• DOCUMENT SEGMENT:
_ _ _ _
In my survey, “Best Practices 2011,” 67% of advisors with more than $100 million in AUM have a written business plan. Interestingly, 65% of advisors with less than $50 million also have a written business plan. So we all agree: Having a written business plan is a best practice.
So where do you start?
I recommend any marketing plan—even a prospecting plan—should always start with a client marketing component. I have posted a couple of Financial Advisor Client Marketing Resources on my website.
Here’s the problem you face in starting with prospecting.
If you have been spending several hours a day with clients and then re-allocate some of that time to a new prospecting campaign, you have unknowingly signed up for a guaranteed income reduction plan.
Here’s how it works.
Prospecting has a longer pipeline than client marketing, doesn’t it? While prospecting is certainly essential to building your future, if you don’t deal with that unpleasant sidebar to your plan, your income will drop as surely as the night follows the day.
The strategy I’ve recommended for a long time is that you need to view a major prospecting campaign the same way you would if you were building a new business. To do that, you need time and money.
Where does it come from?
It comes from your existing business, i.e., your clients.
You start with client marketing. You will want to download my Client Retention Formula. You take at least some of the increased revenue to buy some time by hiring additional staff or outsourcing something you’ve been doing.
By freeing up time you were spending elsewhere (most likely in service), you have the time to create your new business. You don’t reduce the time you were spending with clients. That’s where the income reduction comes from.
If you fail to follow some approximation of this scenario, you will have the following conversation.
Your spouse looks at the first check after you launch your prospecting campaign.
Spouse: Pardon me? What are you doing?
FA: Honey, I’m prospecting. Remember, we talked about building up to the next level.
Spouse: This is ridiculous. You have to knock that off. We can’t live on this.
Where to Start
Like planning a trip, you need a destination. But you also need a starting point.
I would start with an assessment, and before that, I would start with a definition. Clients are people with whom you have a business relationship. As regular readers of this feature know, I’m a believer that the proper definition is: A client is “someone who has bought something from you.”
When I ask someone “How many households do you manage?” I frequently hear, “Well I have 122 real clients and 394 customers.”
_ _ _ _
• REQUIRED WORK:
1 – Return the passage of the advisor marketing article between "Prospecting has a" and "follows the day.", inclusive, copied word for word.
2 – Answer these questions from the advisor marketing article:
(a) What percentage of advisors with more than $100 million in AUM have a written business plan?
(b) According to the article, what should some of the increased revenue from client marketing be used for?
(c) What is the article's definition of a client?
Base everything on the advisor marketing article alone.

• SUPPLIED DATA:
_ _ _ _
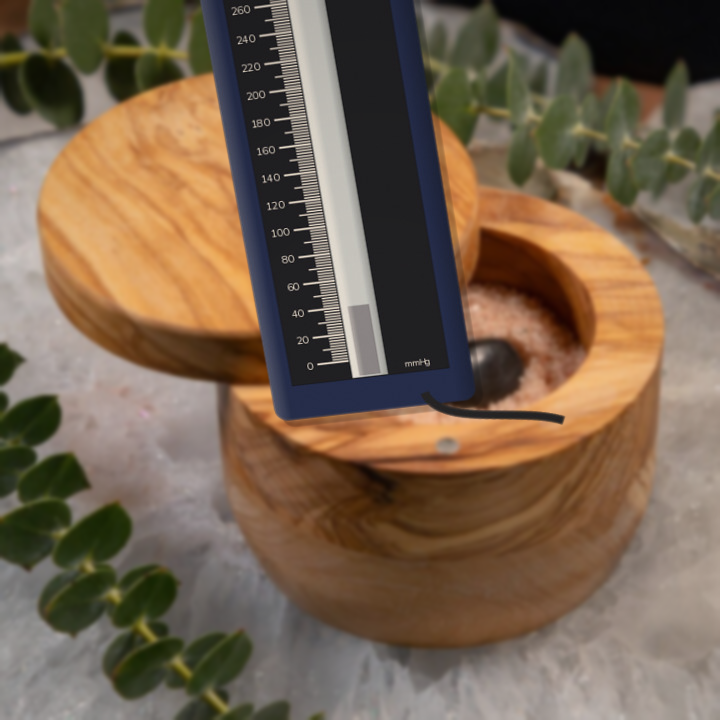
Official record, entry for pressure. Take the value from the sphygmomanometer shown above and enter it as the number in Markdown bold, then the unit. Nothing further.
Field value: **40** mmHg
_ _ _ _
• SET OF ANSWERS:
1 –
Prospecting has a longer pipeline than client marketing, doesn’t it? While prospecting is certainly essential to building your future, if you don’t deal with that unpleasant sidebar to your plan, your income will drop as surely as the night follows the day.

2 –
(a) 67%
(b) Buying some time by hiring additional staff or outsourcing something you've been doing
(c) Someone who has bought something from you